(Stored data entries)

::::::::::

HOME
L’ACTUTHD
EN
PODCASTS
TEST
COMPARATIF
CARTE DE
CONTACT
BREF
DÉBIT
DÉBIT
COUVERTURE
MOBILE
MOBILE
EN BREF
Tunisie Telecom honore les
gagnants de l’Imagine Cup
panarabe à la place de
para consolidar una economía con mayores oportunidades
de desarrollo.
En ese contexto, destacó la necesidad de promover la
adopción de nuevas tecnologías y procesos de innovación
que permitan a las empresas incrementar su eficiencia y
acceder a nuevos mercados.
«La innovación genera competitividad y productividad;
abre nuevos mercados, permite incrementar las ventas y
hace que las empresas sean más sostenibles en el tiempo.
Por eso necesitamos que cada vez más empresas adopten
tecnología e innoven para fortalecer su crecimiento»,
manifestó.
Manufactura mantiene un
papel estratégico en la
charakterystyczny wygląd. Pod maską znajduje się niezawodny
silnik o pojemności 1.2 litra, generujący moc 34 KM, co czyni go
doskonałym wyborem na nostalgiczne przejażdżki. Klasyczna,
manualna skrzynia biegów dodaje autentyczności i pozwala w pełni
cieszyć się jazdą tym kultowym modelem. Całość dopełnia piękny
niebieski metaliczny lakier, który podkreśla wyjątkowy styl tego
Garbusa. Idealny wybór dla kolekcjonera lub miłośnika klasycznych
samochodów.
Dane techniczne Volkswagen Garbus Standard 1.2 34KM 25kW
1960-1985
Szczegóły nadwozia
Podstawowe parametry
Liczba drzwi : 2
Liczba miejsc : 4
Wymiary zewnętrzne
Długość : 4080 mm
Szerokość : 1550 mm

::::::::::

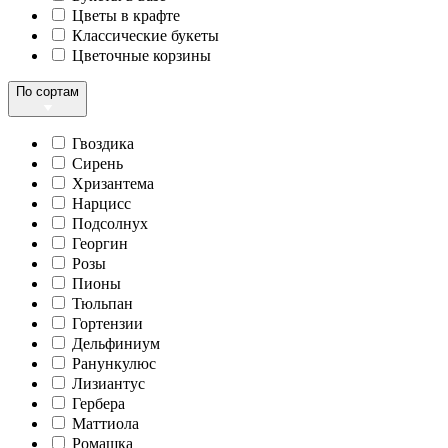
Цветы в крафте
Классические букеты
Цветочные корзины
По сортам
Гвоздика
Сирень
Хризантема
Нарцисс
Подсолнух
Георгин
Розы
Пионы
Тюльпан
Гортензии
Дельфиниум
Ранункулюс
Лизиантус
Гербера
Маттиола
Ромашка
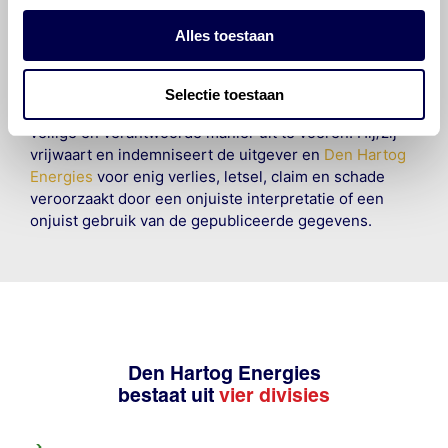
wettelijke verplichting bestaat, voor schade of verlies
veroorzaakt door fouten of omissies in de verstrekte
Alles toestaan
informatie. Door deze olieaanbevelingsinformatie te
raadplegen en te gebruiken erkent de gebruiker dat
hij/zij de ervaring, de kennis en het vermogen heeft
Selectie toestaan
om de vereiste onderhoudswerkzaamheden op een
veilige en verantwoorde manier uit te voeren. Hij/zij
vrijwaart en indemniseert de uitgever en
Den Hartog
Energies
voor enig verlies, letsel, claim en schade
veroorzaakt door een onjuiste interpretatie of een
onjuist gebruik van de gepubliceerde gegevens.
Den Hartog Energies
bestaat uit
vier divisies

::::::::::

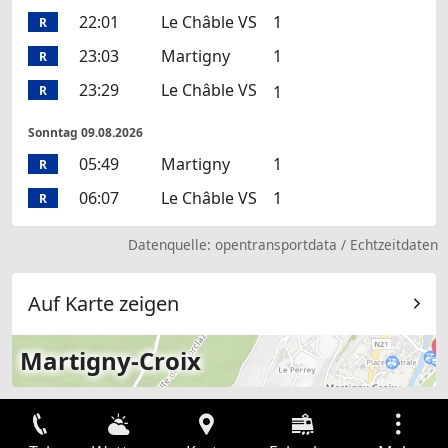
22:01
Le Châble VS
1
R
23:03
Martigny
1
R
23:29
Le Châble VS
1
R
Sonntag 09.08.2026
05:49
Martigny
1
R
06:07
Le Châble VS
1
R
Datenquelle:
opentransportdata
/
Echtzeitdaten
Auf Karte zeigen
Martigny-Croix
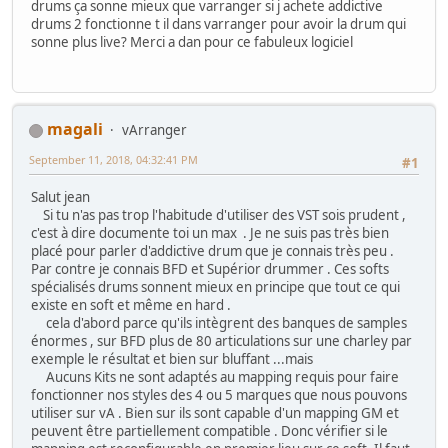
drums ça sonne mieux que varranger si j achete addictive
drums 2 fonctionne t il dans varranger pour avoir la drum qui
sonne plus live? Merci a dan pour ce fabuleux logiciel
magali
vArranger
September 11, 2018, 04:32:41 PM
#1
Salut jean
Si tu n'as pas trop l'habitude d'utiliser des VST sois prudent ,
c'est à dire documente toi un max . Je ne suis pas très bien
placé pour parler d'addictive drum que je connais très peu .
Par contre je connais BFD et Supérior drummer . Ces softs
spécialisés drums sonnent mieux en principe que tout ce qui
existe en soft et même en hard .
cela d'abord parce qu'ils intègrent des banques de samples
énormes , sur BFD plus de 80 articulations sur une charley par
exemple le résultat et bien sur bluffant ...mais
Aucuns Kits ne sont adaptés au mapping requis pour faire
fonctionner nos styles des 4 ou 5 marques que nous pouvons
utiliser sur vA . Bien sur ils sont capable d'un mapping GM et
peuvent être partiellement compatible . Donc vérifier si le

::::::::::

### Problem details
Rewrite the lines from the one containing "drums ça sonne" through the one containing "peuvent être partiellement", swapping "BFD" for "ce logiciel" and leaving everything else as it is.

### Answer to this exercise
drums ça sonne mieux que varranger si j achete addictive
drums 2 fonctionne t il dans varranger pour avoir la drum qui
sonne plus live? Merci a dan pour ce fabuleux logiciel
magali
vArranger
September 11, 2018, 04:32:41 PM
#1
Salut jean
Si tu n'as pas trop l'habitude d'utiliser des VST sois prudent ,
c'est à dire documente toi un max . Je ne suis pas très bien
placé pour parler d'addictive drum que je connais très peu .
Par contre je connais ce logiciel et Supérior drummer . Ces softs
spécialisés drums sonnent mieux en principe que tout ce qui
existe en soft et même en hard .
cela d'abord parce qu'ils intègrent des banques de samples
énormes , sur ce logiciel plus de 80 articulations sur une charley par
exemple le résultat et bien sur bluffant ...mais
Aucuns Kits ne sont adaptés au mapping requis pour faire
fonctionner nos styles des 4 ou 5 marques que nous pouvons
utiliser sur vA . Bien sur ils sont capable d'un mapping GM et
peuvent être partiellement compatible . Donc vérifier si le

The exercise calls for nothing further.